[Photos with camera intrinsics]
..........

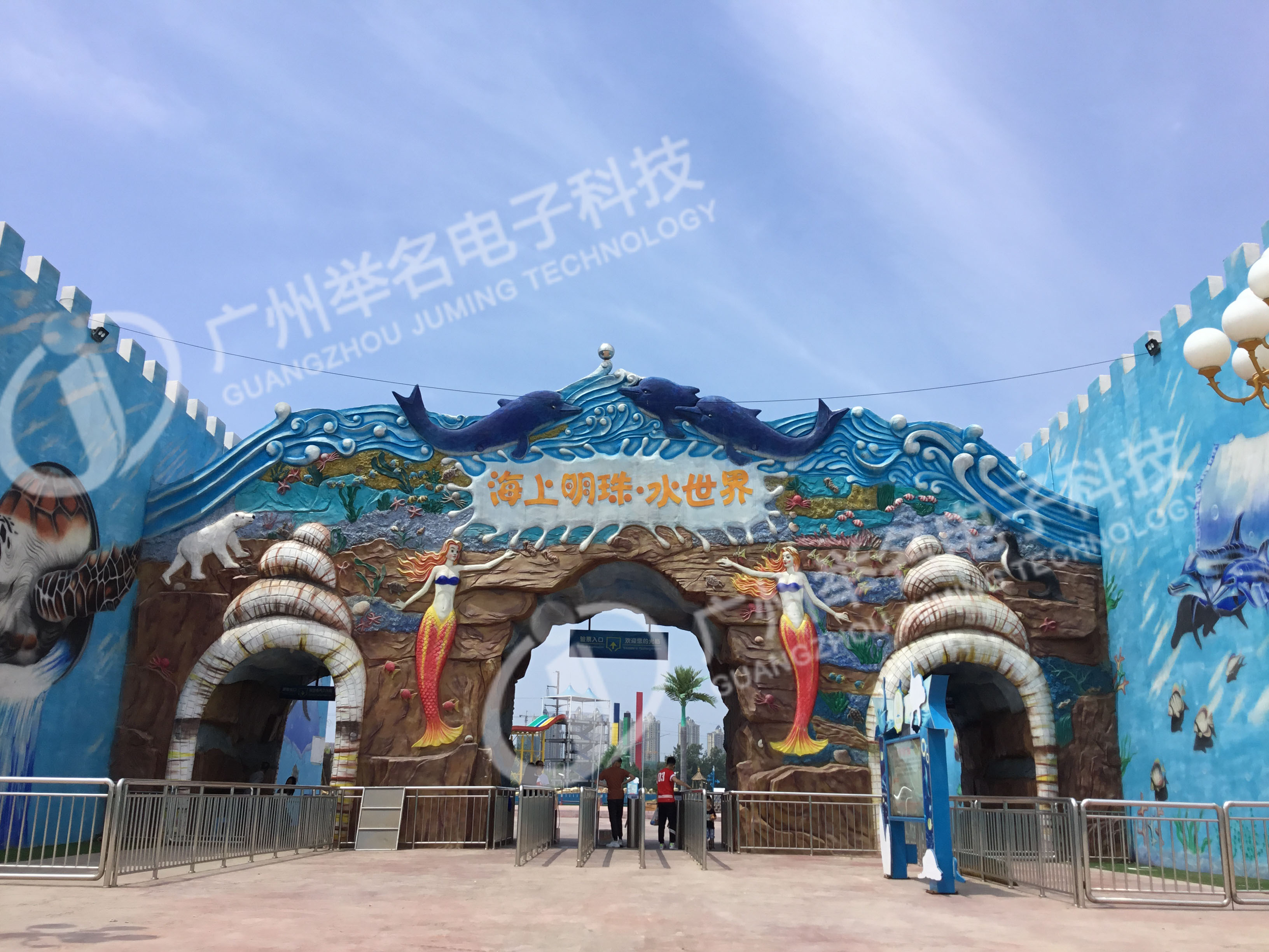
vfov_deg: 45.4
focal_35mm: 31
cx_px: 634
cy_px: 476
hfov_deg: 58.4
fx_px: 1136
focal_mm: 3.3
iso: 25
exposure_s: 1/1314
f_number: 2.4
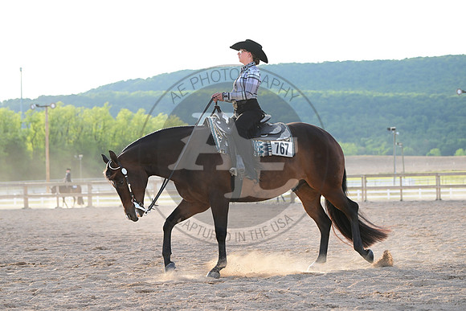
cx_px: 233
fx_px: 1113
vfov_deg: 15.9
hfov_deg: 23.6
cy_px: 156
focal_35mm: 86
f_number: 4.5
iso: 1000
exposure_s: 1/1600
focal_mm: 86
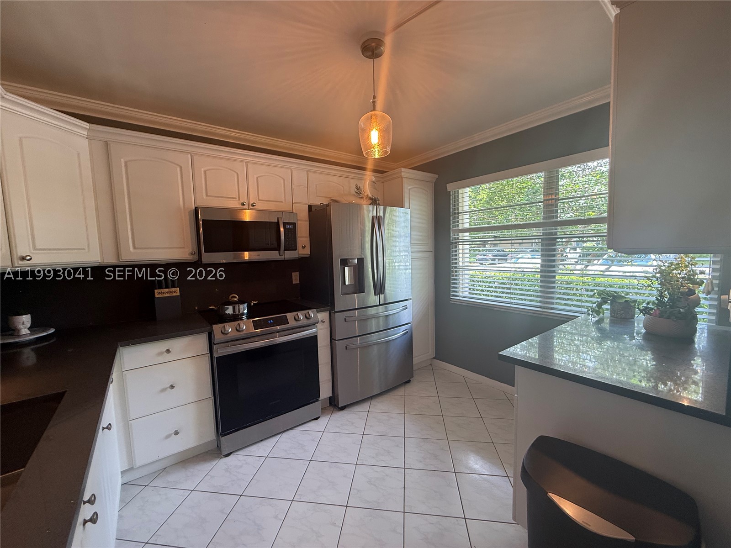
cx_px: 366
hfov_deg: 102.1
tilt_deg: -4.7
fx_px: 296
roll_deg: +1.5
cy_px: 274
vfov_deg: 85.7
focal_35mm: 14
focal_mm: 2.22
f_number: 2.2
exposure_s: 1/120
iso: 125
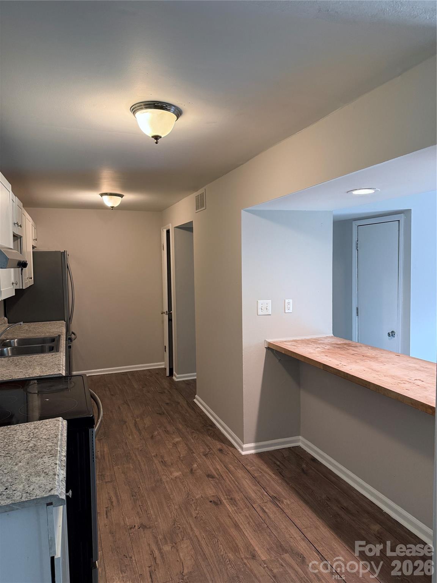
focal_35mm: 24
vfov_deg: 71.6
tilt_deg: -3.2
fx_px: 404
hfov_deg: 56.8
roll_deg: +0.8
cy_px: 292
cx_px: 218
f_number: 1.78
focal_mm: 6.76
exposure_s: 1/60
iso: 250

..........

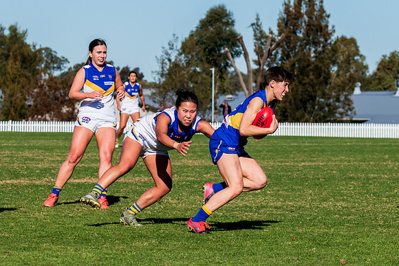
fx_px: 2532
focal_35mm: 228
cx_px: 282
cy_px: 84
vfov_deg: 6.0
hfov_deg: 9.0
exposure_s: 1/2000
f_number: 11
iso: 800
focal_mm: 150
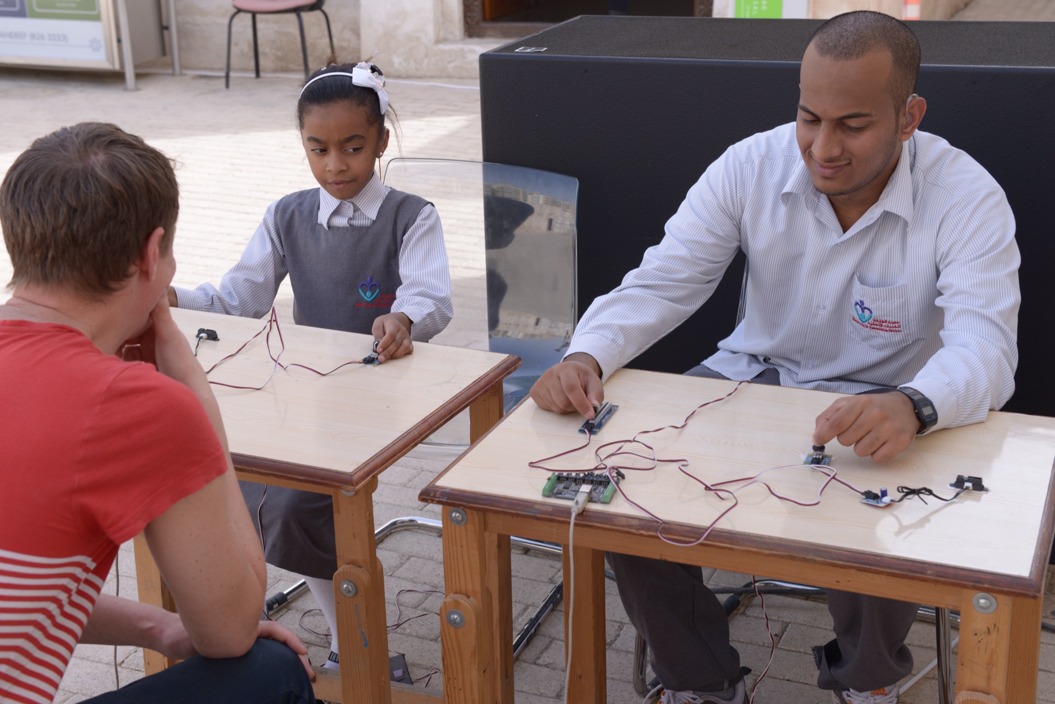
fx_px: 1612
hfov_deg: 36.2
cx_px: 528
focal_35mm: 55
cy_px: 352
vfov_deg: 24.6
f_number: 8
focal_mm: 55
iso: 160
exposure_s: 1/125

..........

* [WHAT TO DO]: Among the entries above, take the line with "hfov_deg: 9.0", the line with "exposure_s: 1/125", and all the lines between them, and restate them word for word without pictures.

* [RESPONSE TO THE TASK]:
hfov_deg: 9.0
exposure_s: 1/2000
f_number: 11
iso: 800
focal_mm: 150
fx_px: 1612
hfov_deg: 36.2
cx_px: 528
focal_35mm: 55
cy_px: 352
vfov_deg: 24.6
f_number: 8
focal_mm: 55
iso: 160
exposure_s: 1/125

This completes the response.